PROBLEM STATEMENT: Omit every picture, and retype the lines that run from the beginning of the data below through the line containing "ダウンロード先のリストから \[Japanese\] を選択してください。", inclusive.

···

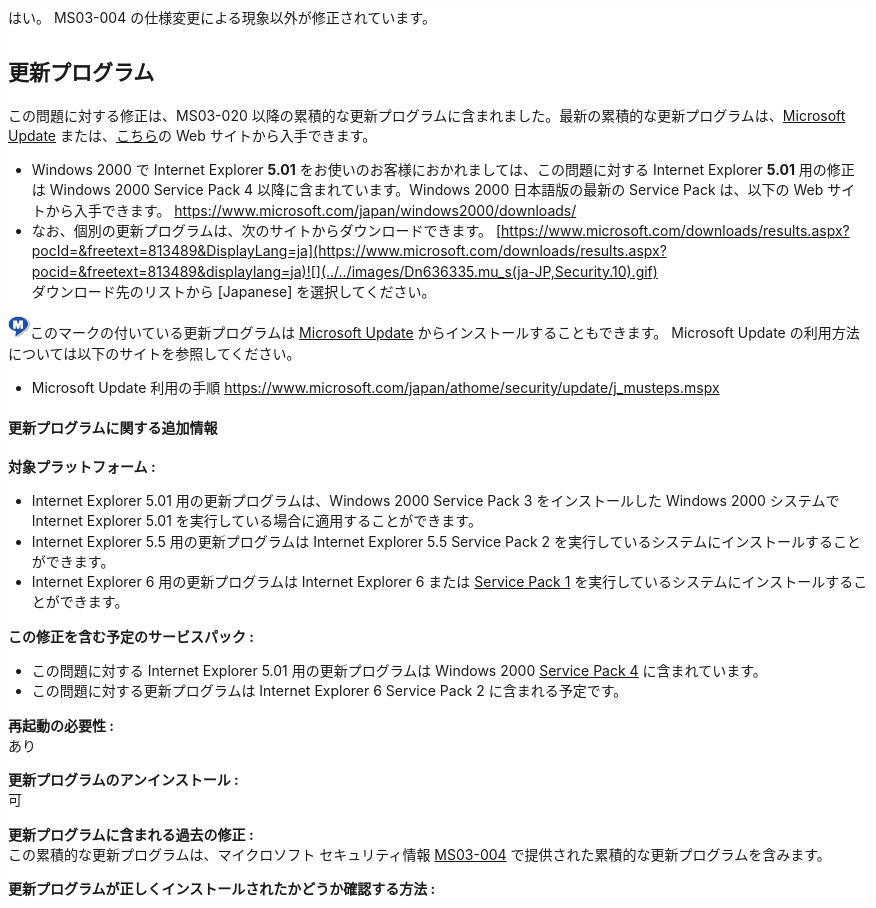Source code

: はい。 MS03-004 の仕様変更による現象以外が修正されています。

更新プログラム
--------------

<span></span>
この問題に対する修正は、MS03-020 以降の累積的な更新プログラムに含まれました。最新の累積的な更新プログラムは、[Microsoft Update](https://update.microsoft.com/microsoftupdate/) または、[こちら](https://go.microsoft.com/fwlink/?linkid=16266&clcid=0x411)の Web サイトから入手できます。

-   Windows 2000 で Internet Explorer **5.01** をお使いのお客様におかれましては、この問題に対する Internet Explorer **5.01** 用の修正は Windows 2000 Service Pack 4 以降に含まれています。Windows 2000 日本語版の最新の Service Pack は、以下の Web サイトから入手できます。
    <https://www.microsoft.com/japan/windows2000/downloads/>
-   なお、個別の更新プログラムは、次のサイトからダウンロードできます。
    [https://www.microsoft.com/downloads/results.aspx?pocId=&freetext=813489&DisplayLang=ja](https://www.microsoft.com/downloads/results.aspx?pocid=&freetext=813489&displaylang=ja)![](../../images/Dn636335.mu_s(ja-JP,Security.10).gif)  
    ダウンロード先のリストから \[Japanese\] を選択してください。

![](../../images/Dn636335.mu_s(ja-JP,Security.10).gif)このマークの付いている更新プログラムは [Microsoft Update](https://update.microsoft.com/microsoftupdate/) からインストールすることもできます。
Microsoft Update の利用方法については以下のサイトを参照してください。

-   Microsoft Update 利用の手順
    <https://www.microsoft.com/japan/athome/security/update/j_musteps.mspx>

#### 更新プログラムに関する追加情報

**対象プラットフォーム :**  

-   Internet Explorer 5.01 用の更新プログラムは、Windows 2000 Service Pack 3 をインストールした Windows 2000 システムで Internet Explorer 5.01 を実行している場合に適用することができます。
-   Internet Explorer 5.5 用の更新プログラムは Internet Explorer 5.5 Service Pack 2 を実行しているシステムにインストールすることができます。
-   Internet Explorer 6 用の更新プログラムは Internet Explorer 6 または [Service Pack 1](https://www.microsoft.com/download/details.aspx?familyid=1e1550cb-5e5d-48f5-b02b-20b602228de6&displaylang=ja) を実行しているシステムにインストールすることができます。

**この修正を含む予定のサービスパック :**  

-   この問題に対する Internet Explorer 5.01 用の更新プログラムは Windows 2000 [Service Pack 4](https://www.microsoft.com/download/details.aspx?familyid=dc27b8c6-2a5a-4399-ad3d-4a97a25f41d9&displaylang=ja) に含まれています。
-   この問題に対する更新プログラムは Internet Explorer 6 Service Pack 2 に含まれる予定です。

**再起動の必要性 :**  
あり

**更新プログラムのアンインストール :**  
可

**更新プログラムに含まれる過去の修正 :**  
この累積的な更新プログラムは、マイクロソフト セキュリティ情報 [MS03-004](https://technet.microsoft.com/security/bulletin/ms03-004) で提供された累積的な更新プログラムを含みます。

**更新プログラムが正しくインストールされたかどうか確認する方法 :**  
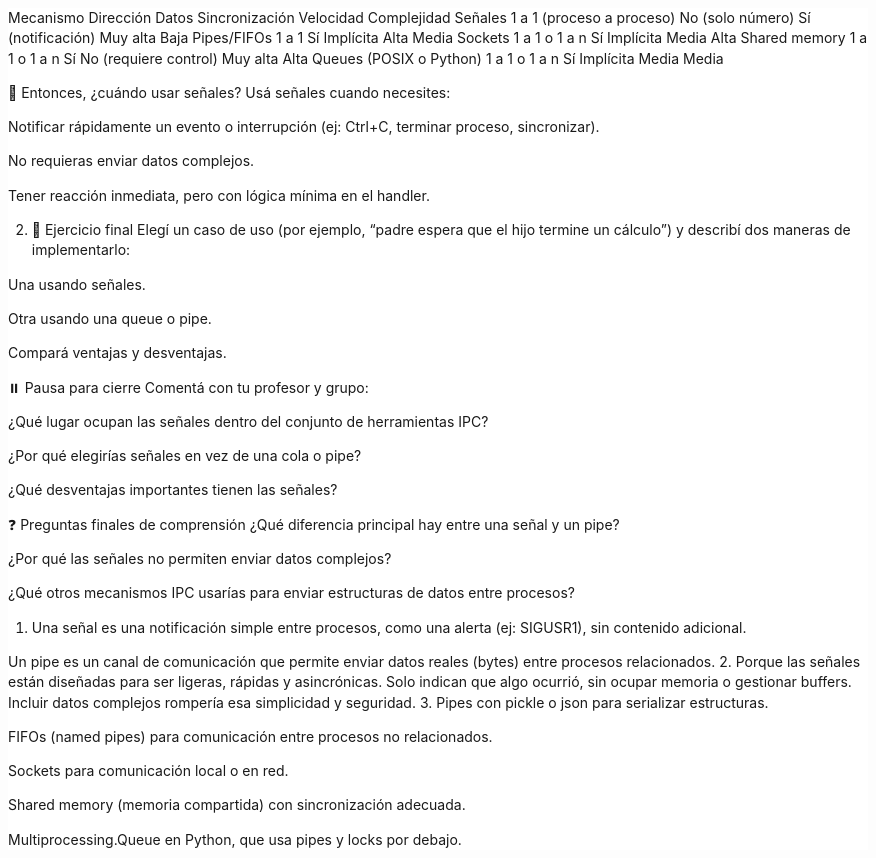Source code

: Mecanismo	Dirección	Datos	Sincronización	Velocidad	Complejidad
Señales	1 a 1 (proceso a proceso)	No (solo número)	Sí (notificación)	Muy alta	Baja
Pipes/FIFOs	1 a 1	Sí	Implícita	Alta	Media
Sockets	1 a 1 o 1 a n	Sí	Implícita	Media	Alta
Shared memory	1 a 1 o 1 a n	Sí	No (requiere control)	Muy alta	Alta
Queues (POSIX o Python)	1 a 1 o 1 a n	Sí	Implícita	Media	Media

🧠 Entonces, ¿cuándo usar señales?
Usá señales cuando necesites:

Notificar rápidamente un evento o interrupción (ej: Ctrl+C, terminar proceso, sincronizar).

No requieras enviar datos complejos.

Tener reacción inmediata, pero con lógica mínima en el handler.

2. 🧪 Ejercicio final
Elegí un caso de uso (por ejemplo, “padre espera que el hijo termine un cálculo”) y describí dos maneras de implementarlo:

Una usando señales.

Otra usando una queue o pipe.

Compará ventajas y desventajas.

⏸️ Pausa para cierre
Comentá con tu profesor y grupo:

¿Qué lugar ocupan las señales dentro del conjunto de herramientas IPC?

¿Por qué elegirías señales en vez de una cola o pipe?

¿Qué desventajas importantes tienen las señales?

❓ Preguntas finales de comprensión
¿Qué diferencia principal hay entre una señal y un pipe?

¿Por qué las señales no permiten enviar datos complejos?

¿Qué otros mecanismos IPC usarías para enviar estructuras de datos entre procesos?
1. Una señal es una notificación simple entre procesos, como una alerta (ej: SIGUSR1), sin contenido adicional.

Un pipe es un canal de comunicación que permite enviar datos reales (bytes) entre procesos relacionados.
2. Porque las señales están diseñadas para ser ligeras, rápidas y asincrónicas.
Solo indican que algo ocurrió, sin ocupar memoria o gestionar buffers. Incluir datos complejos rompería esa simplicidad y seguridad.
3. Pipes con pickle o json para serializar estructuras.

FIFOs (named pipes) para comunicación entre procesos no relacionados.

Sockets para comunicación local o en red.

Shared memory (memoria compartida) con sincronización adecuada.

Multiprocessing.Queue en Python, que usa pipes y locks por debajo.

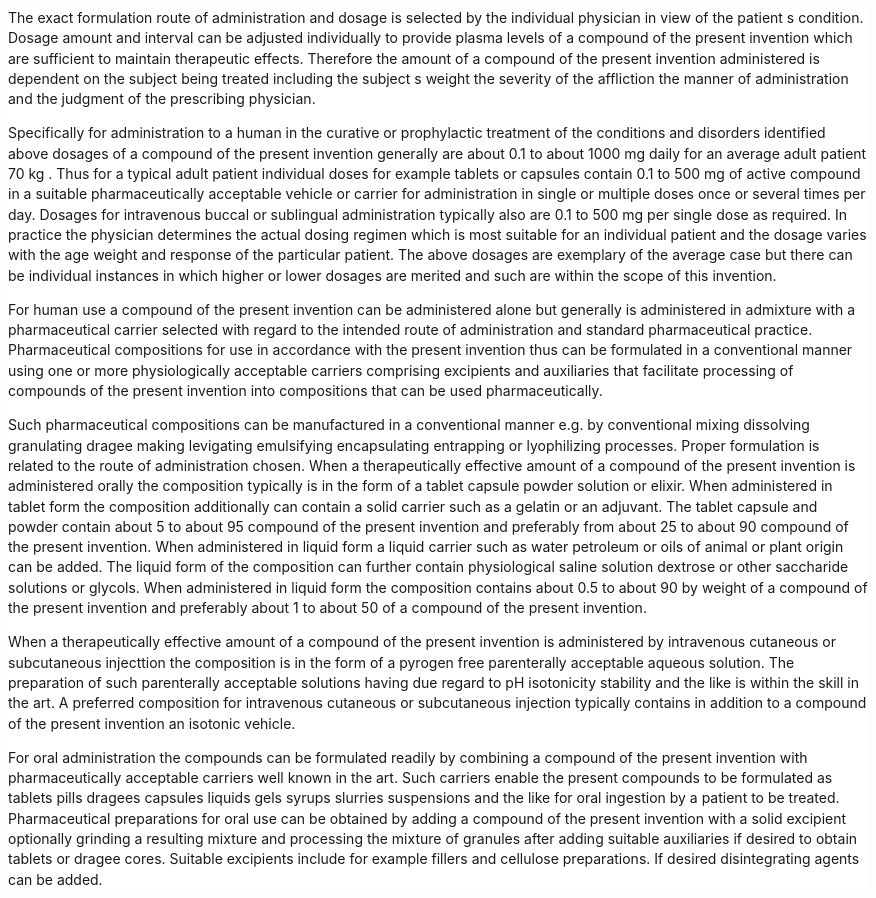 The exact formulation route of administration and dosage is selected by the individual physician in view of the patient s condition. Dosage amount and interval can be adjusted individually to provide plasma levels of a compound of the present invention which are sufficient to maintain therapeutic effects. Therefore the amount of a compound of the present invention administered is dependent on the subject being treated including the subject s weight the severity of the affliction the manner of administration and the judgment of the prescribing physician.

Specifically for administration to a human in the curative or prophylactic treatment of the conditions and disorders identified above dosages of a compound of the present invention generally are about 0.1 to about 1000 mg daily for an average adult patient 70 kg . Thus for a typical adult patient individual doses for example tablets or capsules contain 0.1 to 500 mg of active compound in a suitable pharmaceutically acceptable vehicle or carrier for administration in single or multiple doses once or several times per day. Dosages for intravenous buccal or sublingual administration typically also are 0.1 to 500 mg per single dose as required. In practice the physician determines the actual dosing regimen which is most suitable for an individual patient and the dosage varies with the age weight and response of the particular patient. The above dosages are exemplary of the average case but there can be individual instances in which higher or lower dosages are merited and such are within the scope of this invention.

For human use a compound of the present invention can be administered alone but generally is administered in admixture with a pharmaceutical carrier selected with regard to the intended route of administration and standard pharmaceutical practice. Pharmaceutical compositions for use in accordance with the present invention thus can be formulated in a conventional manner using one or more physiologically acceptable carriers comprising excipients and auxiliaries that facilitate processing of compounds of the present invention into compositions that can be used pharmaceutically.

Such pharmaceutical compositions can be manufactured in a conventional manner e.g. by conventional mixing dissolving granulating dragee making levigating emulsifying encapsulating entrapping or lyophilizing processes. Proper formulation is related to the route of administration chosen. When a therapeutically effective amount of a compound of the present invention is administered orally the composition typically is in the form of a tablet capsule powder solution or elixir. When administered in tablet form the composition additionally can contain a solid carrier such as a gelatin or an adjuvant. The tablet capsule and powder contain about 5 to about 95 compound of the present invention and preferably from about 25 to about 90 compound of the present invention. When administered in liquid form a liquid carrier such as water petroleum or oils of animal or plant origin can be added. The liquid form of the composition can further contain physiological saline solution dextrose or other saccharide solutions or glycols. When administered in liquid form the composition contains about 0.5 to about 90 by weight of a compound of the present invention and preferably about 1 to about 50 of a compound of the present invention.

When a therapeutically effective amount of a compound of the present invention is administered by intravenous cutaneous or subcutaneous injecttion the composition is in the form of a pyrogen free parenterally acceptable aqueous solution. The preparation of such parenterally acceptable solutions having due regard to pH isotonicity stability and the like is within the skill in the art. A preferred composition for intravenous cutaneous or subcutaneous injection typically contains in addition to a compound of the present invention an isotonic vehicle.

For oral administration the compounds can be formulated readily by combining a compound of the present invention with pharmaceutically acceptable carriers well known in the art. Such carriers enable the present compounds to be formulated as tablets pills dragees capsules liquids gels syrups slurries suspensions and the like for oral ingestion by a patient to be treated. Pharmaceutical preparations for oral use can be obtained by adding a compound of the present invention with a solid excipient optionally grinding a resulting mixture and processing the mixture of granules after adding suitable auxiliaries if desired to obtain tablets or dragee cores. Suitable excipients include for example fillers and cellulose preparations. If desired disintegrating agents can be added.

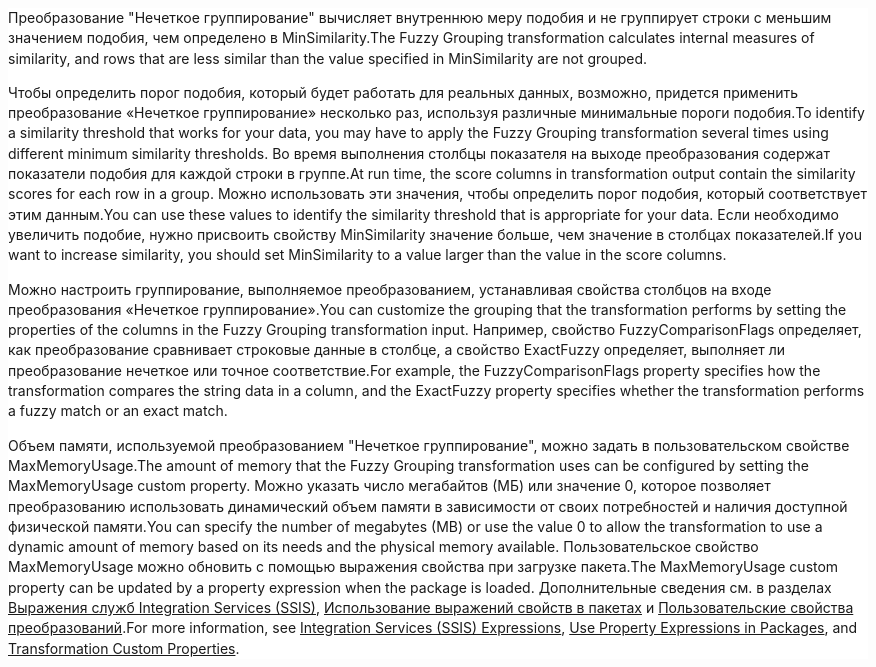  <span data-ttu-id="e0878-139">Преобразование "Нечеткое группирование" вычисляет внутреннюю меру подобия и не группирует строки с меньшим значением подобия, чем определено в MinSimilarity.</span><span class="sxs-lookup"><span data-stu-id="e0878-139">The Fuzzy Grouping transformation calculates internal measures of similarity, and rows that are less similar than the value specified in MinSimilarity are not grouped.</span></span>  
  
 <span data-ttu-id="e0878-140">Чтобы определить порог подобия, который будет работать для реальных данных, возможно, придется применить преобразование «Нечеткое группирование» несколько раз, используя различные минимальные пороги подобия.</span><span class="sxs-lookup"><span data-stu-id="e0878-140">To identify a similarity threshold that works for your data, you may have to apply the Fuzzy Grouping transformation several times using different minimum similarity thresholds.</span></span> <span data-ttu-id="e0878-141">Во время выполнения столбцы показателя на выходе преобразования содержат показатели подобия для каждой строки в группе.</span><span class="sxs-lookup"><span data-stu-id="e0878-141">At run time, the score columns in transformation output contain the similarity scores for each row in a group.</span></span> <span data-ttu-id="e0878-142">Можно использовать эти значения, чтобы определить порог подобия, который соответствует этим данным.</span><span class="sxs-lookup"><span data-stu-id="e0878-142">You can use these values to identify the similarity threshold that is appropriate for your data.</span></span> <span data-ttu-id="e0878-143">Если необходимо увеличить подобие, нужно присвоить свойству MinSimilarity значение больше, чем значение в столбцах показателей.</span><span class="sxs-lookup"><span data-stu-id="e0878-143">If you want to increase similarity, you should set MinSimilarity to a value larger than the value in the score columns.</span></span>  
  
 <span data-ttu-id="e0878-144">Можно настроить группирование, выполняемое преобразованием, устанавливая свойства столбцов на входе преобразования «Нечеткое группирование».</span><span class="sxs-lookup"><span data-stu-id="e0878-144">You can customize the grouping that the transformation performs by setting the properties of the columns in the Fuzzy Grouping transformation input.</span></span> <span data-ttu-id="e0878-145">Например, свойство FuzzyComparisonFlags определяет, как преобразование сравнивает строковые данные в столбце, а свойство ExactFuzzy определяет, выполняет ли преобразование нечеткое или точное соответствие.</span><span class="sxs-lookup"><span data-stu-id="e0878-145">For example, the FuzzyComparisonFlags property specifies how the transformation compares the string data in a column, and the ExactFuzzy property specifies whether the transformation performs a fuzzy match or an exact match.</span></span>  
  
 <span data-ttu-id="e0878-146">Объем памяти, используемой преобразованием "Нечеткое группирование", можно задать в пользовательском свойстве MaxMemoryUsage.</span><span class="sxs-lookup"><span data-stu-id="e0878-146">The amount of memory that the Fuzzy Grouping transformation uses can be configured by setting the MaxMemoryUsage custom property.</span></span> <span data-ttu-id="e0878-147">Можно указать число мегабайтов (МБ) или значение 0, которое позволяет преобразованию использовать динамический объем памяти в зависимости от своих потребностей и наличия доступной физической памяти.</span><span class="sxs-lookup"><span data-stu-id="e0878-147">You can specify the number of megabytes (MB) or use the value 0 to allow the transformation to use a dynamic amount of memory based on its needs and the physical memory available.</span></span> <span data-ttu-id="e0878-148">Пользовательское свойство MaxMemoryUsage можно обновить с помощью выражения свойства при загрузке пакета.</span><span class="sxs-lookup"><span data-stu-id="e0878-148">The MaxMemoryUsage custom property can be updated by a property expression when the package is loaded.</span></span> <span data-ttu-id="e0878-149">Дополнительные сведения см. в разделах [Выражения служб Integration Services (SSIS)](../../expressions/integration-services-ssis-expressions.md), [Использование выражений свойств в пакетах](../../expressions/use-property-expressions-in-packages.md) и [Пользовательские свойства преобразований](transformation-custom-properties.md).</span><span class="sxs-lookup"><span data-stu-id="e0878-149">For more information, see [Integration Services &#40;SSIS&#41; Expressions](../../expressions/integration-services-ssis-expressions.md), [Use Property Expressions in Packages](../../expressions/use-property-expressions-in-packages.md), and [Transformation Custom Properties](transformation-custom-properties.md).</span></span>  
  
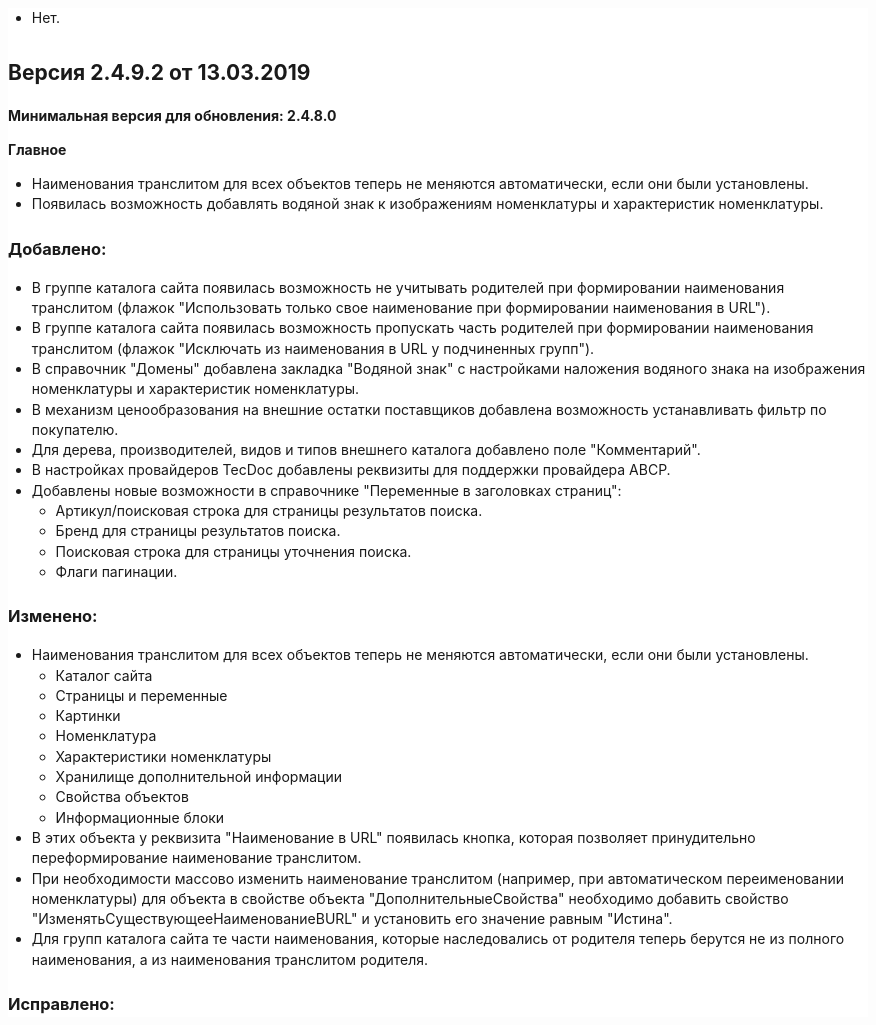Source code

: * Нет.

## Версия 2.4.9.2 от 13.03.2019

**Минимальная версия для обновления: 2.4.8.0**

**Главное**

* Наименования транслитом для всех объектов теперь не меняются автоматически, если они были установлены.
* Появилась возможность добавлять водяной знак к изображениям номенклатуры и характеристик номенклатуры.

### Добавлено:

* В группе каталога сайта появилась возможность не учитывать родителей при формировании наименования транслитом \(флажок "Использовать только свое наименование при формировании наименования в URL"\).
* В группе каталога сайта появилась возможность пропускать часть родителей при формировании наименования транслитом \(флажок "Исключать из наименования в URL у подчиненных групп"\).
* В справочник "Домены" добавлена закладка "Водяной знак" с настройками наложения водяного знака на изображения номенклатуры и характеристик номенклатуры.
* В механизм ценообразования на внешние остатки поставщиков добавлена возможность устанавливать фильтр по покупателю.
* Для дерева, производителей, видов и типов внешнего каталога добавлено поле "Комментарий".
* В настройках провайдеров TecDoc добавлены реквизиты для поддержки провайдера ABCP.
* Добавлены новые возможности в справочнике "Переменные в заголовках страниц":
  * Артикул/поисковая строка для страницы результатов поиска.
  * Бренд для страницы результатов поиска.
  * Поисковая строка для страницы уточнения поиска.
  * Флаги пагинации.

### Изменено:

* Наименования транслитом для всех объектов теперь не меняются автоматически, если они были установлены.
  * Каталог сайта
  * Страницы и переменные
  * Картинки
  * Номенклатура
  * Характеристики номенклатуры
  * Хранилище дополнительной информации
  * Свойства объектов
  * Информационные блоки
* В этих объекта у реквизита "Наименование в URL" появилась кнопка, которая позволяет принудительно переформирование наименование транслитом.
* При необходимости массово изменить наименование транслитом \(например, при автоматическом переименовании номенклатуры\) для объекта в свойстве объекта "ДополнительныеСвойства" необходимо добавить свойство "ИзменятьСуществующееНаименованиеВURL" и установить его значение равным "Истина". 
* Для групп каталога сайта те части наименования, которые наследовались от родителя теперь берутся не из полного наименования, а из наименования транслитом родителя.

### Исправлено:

···

SOLUTION BELOW:
Source code

: はい。 MS03-004 の仕様変更による現象以外が修正されています。

更新プログラム
--------------

<span></span>
この問題に対する修正は、MS03-020 以降の累積的な更新プログラムに含まれました。最新の累積的な更新プログラムは、[Microsoft Update](https://update.microsoft.com/microsoftupdate/) または、[こちら](https://go.microsoft.com/fwlink/?linkid=16266&clcid=0x411)の Web サイトから入手できます。

-   Windows 2000 で Internet Explorer **5.01** をお使いのお客様におかれましては、この問題に対する Internet Explorer **5.01** 用の修正は Windows 2000 Service Pack 4 以降に含まれています。Windows 2000 日本語版の最新の Service Pack は、以下の Web サイトから入手できます。
    <https://www.microsoft.com/japan/windows2000/downloads/>
-   なお、個別の更新プログラムは、次のサイトからダウンロードできます。
    [https://www.microsoft.com/downloads/results.aspx?pocId=&freetext=813489&DisplayLang=ja](https://www.microsoft.com/downloads/results.aspx?pocid=&freetext=813489&displaylang=ja)![](../../images/Dn636335.mu_s(ja-JP,Security.10).gif)  
    ダウンロード先のリストから \[Japanese\] を選択してください。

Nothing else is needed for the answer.